Ultimately, if we remove the novel from its social and political implications, we're left with a rather convincing narrative of an individual in conflict with social expectation and his desire to fulfill them, and in many ways it's a rather conventional tragedy as it is his desire to remain socially acceptable that is his undoing. The novel is tightly structured, and Baldwin shows his usual love of symbolism. It's a good novel, even if I sometimes worry over the impression it might give to young gay readers. Moreover, just because of how widely read it is, it's nearly impossible to ignore for anyone interested in LGBT literature.

kelby_lake
11-06-2010, 07:21 AM
Maurice is a positive gay love story. The film is great :D

MANICHAEAN
11-06-2010, 08:44 AM
I read "Go Tell It On The Mountain" back in the 60's. Most probably did not really understand all the gay stuff then.
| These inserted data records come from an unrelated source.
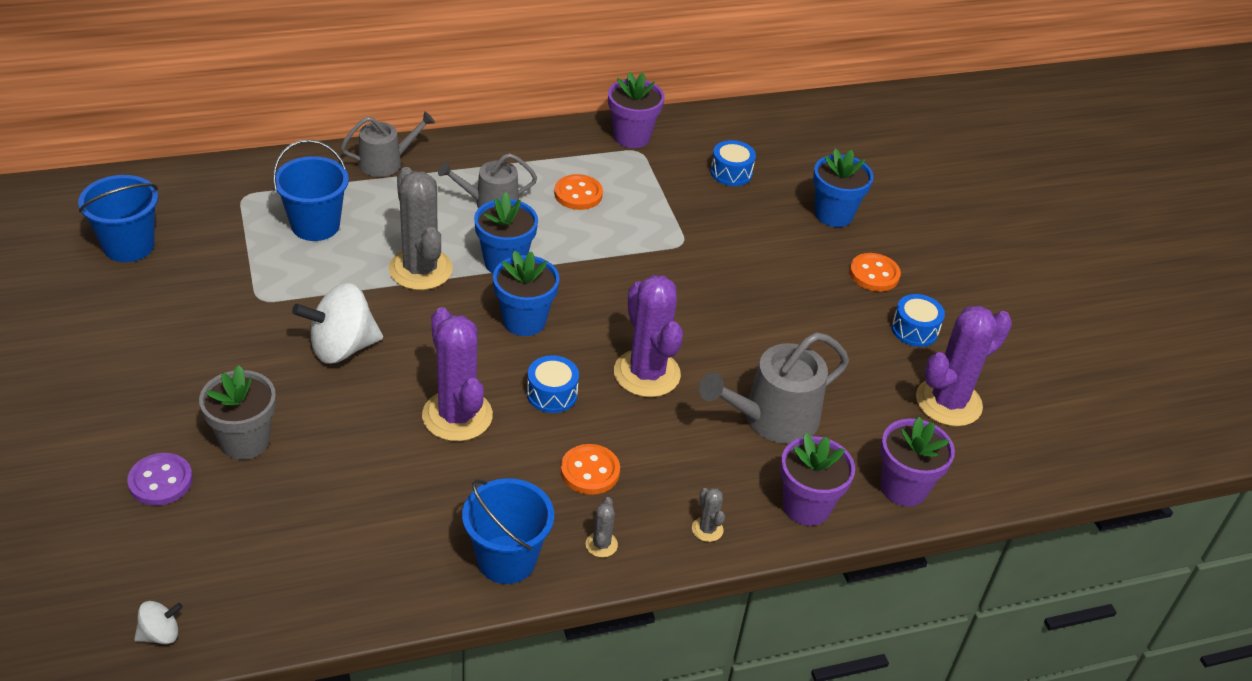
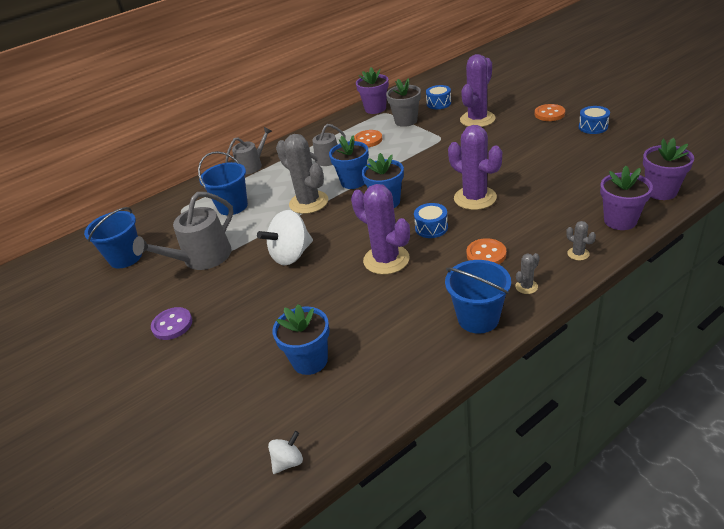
camera: 10 degrees left, 5 degrees down
purple button [127,453,193,506] -> purple button moved to [151,307,192,340]
grey flower pot [199,365,276,460] -> grey flower pot moved to [386,78,421,127]
grey cactus [586,497,618,557] -> grey cactus turned 60 degrees clockwise [515,253,539,294]
grey watering can [699,332,849,444] -> grey watering can moved to [133,192,233,270]
blue flower pot [813,148,874,227] -> blue flower pot moved to [272,304,330,375]
purple cactus [916,306,1012,427] -> purple cactus moved to [460,54,496,127]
Not sure I do now! But I thoroughly enjoyed the sensitivity of the way Baldwin wrote. After that "Giovanni's Room" was a delight.

OrphanPip
11-06-2010, 11:58 AM
Maurice is a positive gay love story. The film is great :D

Forster never published it though.

There are some unfortunate implications of that novel as well, but it is, probably, more progressive than Baldwin's.

sixsmith
11-06-2010, 07:39 PM
I think it is both incorrect and unfair to assert that Baldwin lacked artistic courage. Indeed, he did address the dual hardships of being black and being gay: he simply did not address both (at least not overtly) in Giovanni's Room. There are, I suspect, artistic reasons for his choosing not to do so. In any event, the fact that David is not black is in no way germane to an assessment of the novel's aesthetic merit, which I judge to be considerable. Doubtless, the allegory is a little heavy handed (aren't they all) and as Pip says, it is ultimately a rather conventional tragedy. But the novel contains scenes of genuine power and Baldwin displays real insight into the folly of self deception/denial and the anguish that attends it

kelby_lake
11-07-2010, 06:17 AM
Forster never published it though.

Of course not. Homosexuality was illegal in Britain until 1967. And it is now published.

I suppose they could read Women in Love, for that epic wrestling scene.

OrphanPip
11-07-2010, 12:58 PM
Of course not. Homosexuality was illegal in Britain until 1967. And it is now published.

I suppose they could read Women in Love, for that epic wrestling scene.

Yes, but it weakens the impact of Maurice that it is predated by a large number of gay themed writing beforehand.